Installation and setup of the computer software

Two pieces of software are required: the imperix Automated Code Generation Software Development Kit (ACG SDK), which can be downloaded here, and a compatible version of Matlab (2016 and newer), including the following toolboxes:

A detailed guide on how to set up the software is provided in the Installation guide for imperix ACG SDK.

Simulink model configuration

The control model, shown below, implements a simple open-loop operation of the buck converter. Since the converter is designed in continuous conduction mode, the step-down ratio corresponds to the duty cycle:

$$d = \frac{V_{out}}{V_{in}} $$

The duty cycle for the PWM can therefore be calculated by dividing the reference output voltage by the measured input voltage. This allows the user to set a desired output-voltage reference while the controller automatically computes the corresponding duty cycle. Details on closed-loop control are provided in TN105.

Generation and real-time execution of the controller code

Once the simulation has been validated, the user can generate the code to be uploaded to the controller by pressing Ctrl + B on Simulink (Ctrl + Alt + B on PLECS). This will automatically generate the C code that is then compiled, loaded, and launched on the selected target. It also launches Cockpit, imperix’s monitoring software. More information on the latter can be found in the corresponding user guide.

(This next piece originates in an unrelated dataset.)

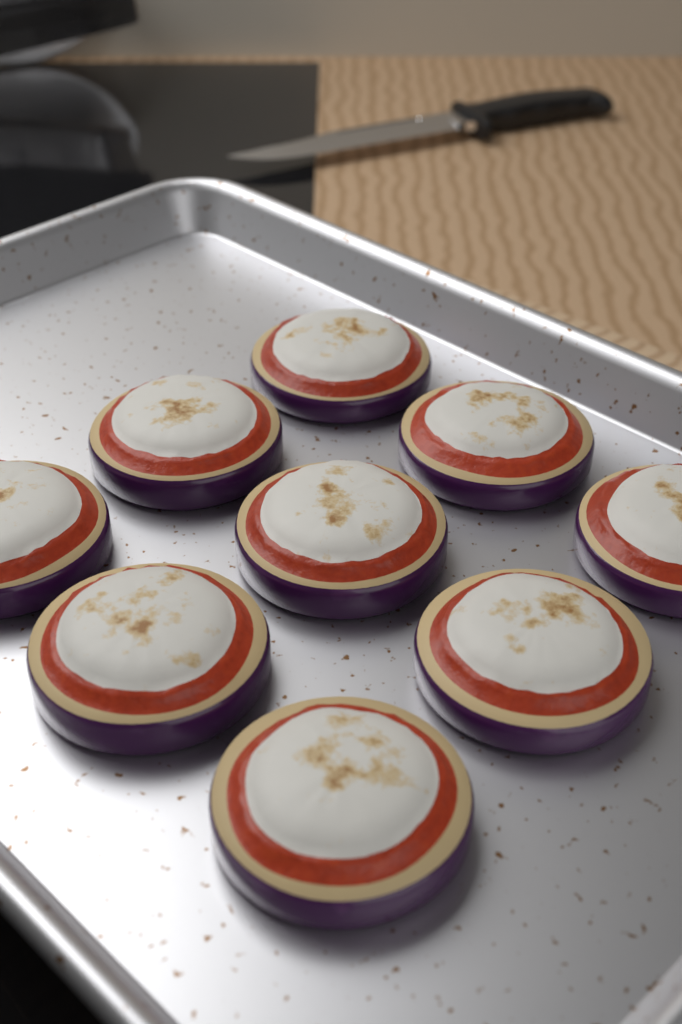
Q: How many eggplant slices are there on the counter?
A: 9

The user will then need to link the new project to the controller (target). After this, the code will automatically start. At this point, users can drag variables from the sidebar list into visualization modules, such as the Scope or Rolling Plot, allowing them to monitor signals and operate the converter in real time.

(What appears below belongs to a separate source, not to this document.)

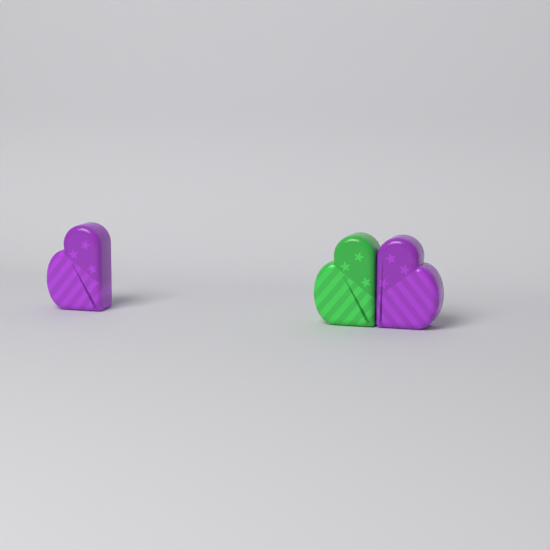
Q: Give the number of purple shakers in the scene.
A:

A first test could be performed to check that the hardware protection limits are correctly configured on the analog frontend of the B-Box RCP 3.0. This test consists of lowering the protection limits on the analog front end to more conservative values and verifying that the PWM signals are indeed disabled when these limits are exceeded.

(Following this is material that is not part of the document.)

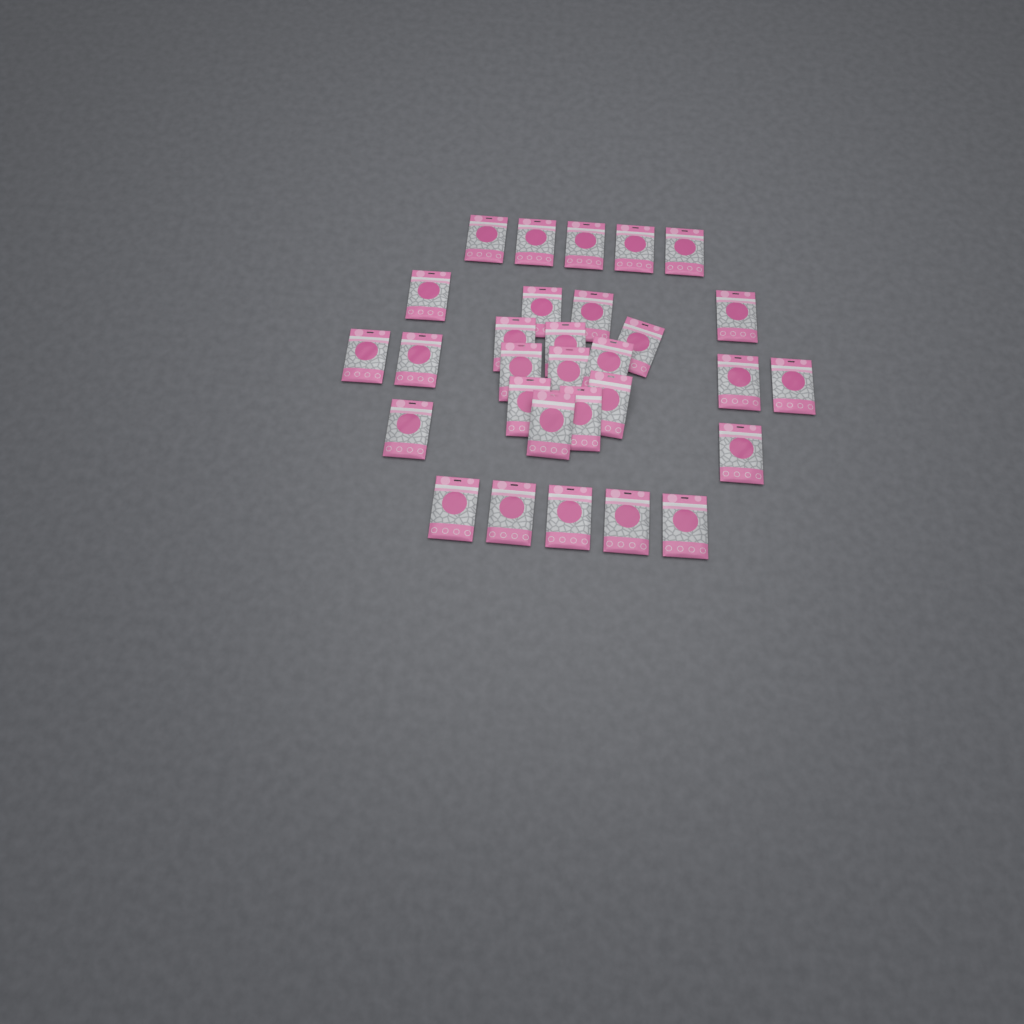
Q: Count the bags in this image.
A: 30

Subsequently, one can turn on the power supply and slowly increase the voltage to 100 [V]. To make sure that the input voltage measurement is correct, the user could verify that \(V_{in}\) is indeed close to 100 [V] on Cockpit. The last step is then to set a value for the reference voltage, 25 [V] for instance, and press the enable PWM switch on the upper left corner of Cockpit. A measured output voltage of around 25 [V] should be visualised. Due to the diode voltage drop and other non-idealities, this value will not reach the theoretical value.

Experimental results

The plot below shows the leg voltage as well as the output current of the buck converter built above. With a duty cycle value of 0.25, it is clear on this graph that the input voltage of 100[V] is applied to the output only during a fourth of the control period. This results in an output voltage of 25[V].

To go further…

The next possible step could be to add two power modules to build a three-phase voltage source inverter (VSI) like the one in TN152. A guide, similar to this one, on the assembly of a three-phase inverter is available here: How to build a 3 phase inverter. One could then combine the VSI with a boost converter to create a Three-phase PV inverter for grid-tied applications (AN006), which showcases the great potential of imperix’s solution for modular power converters. Finally, the interleaving of several buck converters and the implementation of proper current control techniques are discussed in Interleaved buck converter current control.